When given an underlying codon position access propensity P(AA)=[P1,P2,...,Pm] (m is the size of synonymous codon family). In our case P(AA) is posed according to synonymous codon ratio in the genome wide codon usage table. Given P(AA), in a subsequence (length=L),a particular configuration of codon occurrences C(AA)=[C1,C2,...,Cm] has a corresponding multinomial distribution probability Pi. Pi = (L!/C1!C2!...Cm!)(P1^(C1))(P2^(C2))...(Pm^(Cm)). Meanwhile we can find the maximum probability Pmax corresponding to subsequence length L, namely the maximum value among all the possible Pi values.

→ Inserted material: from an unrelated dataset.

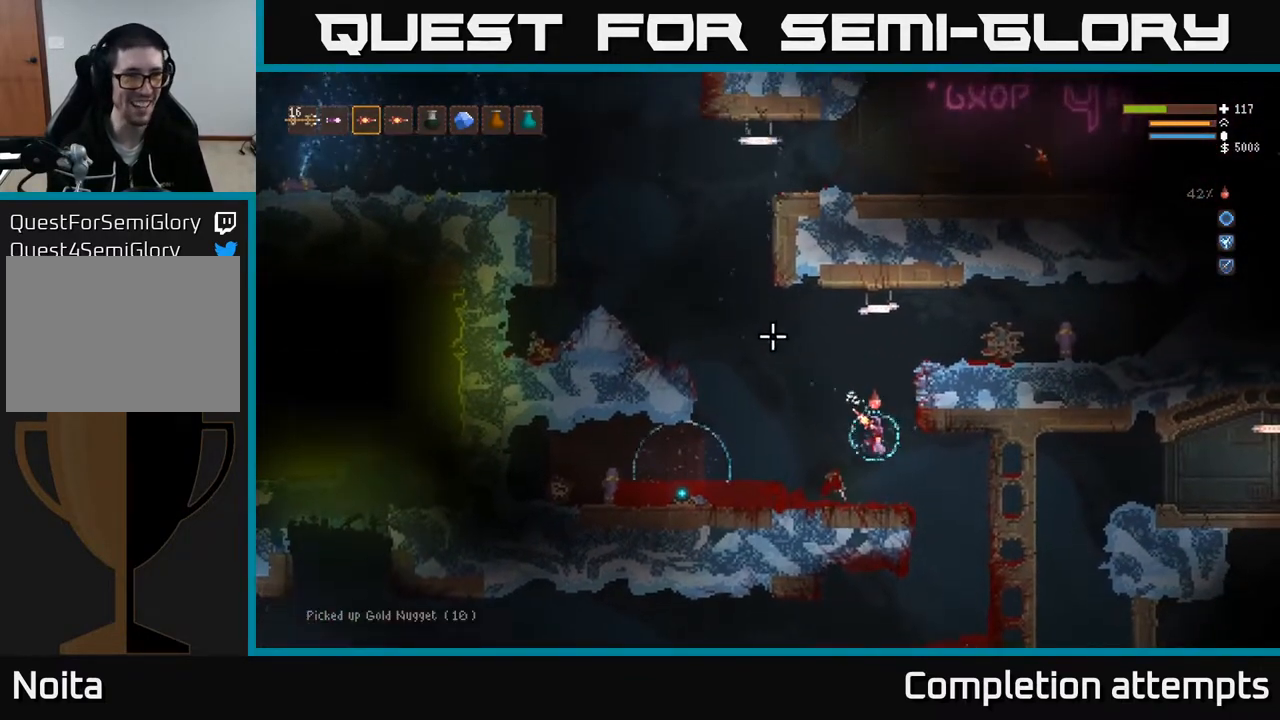
{"buttons": [], "left_stick": "center", "right_stick": "up-left", "events": []}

For better understanding of non-randomness of observed genomes, we generate substituted artificial genomes as the control sets. Substituted genome is generated by replacing each codon with the members in the same synonymous codon family with a weighted propensity (complying with genome wide codon usage table).

Information contained in this directory employed datasource in directories 'BasicDatasets' and 'SynoTable'.